Sittler fühlt sich nicht an einem Ort verwurzelt

Klingt ein wenig heimatlos, das alles. Wo ist sie denn überhaupt, Sittlers Heimat? „Heimat ist das, was meine Frau hat in Furtwangen“, erzählt er im gemütlichen Stuttgarter Wohnzimmer. „Sie ist in Furtwangen geboren und aufgewachsen im Elternhaus, bis sie 17 war, sie hat eine emotionale Beziehung dazu.“ Sie müsse nicht fortwährend dort hin, aber es sei ihre Heimat. „Und ich habe das nicht. Ich fühle mich nicht an einem Ort verwurzelt. Aber ich vermisse es auch nicht, weil ich überall klarkomme“, sagt Sittler.

Ein politischer Mensch, ja, das sei er durchaus, sagt er. Von jeher. „Grünen-nah“, sagt er.
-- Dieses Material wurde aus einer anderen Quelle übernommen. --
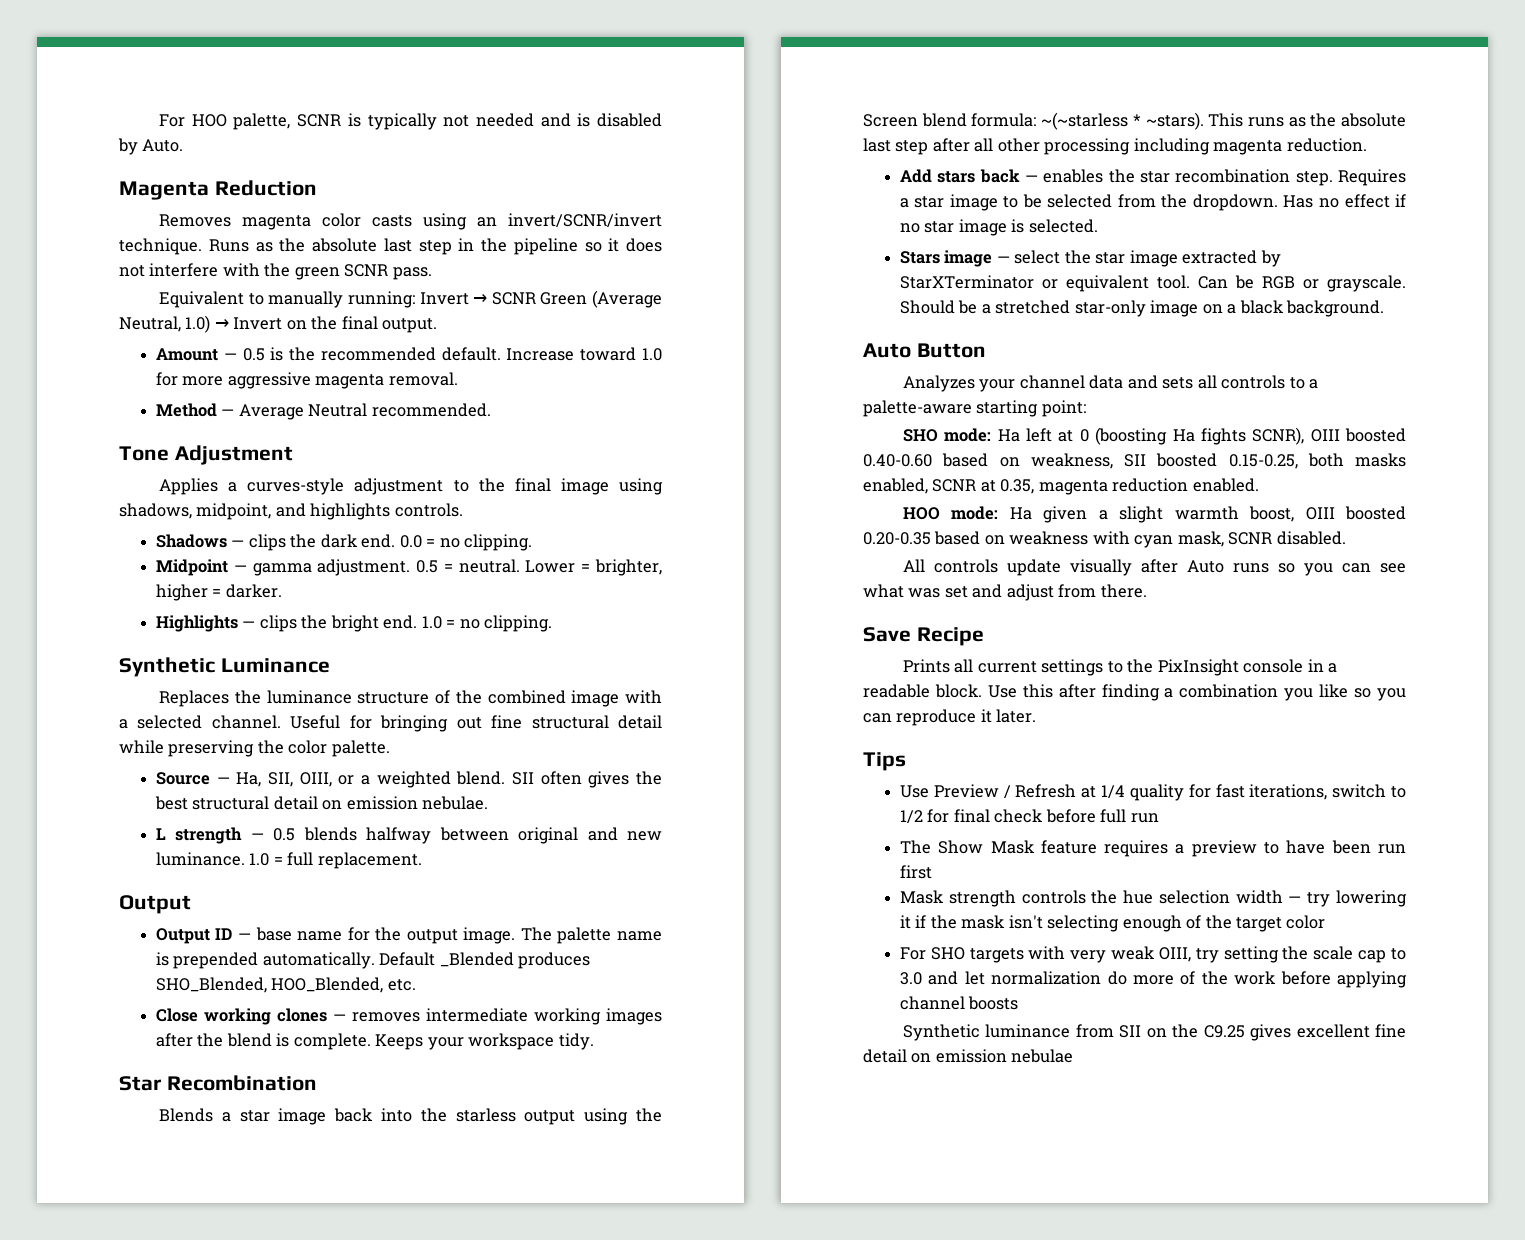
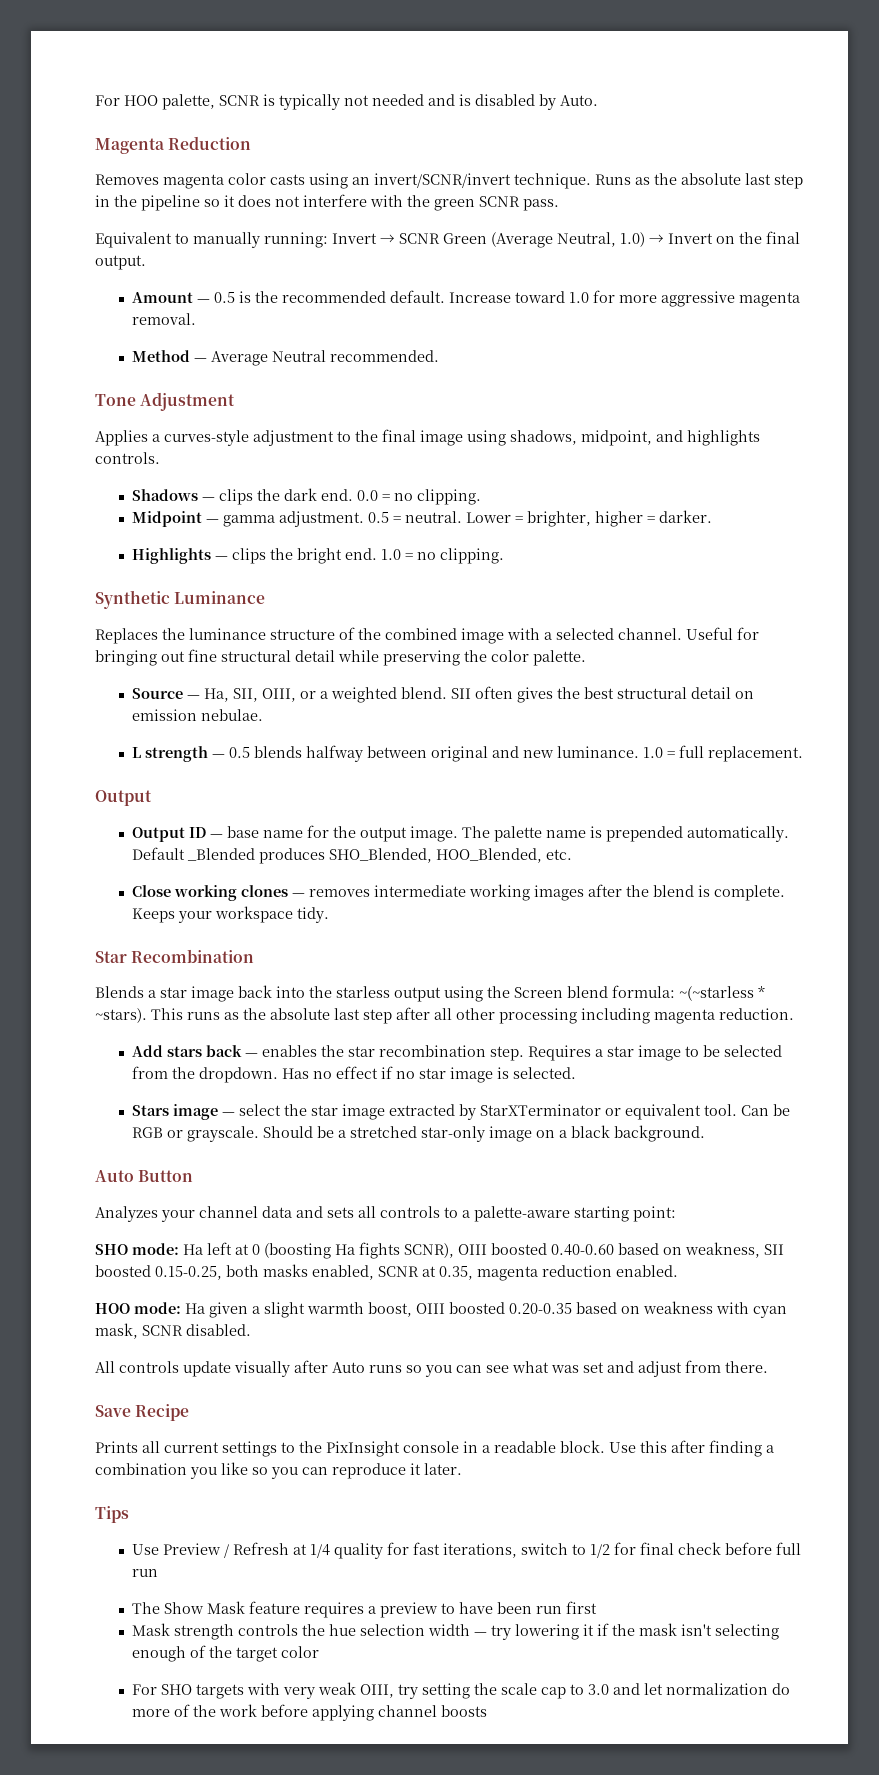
[903,1024,1406,1041] [863,1049,1074,1063] // Synthetic luminance from SII on the C9.25 gives excellent fine detail on emission nebulae -> (488, 1711) none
Er engagiert sich als bekanntestes Gesicht der Gegner des Milliarden-Bahnhofsprojekts Stuttgart 21, das er nach wie vor für unnötig hält, für ein Milliardengrab mitten in seiner Stadt. Sittler ist auch gerngesehener Gast im Polittalk, selbst will er aber nicht in die Politik. „Ich wäre kein guter Politiker“, davon ist er überzeugt. „Als Politiker braucht man eine Phalanx von Menschen, die einem helfen, die einen auch zurecht stoßen, wenn man mal daneben liegt. Und dieses Fundament habe ich nicht.“

Er würde einen guten Berater abgeben, schätzt Sittler, und gibt der Politik einen Tipp: „Politiker müssten sich einen Shakespeareschen Narren zulegen, der die Stimmung des Landes kennt und dem sie einmal im Monat zuhören müssten. Sie dürften nichts sagen, sie dürften nur sitzen und zuhören.“ Aber Zuhören sei eben eine häufig nicht sehr ausgeprägte Eigenschaft in der politischen Landschaft.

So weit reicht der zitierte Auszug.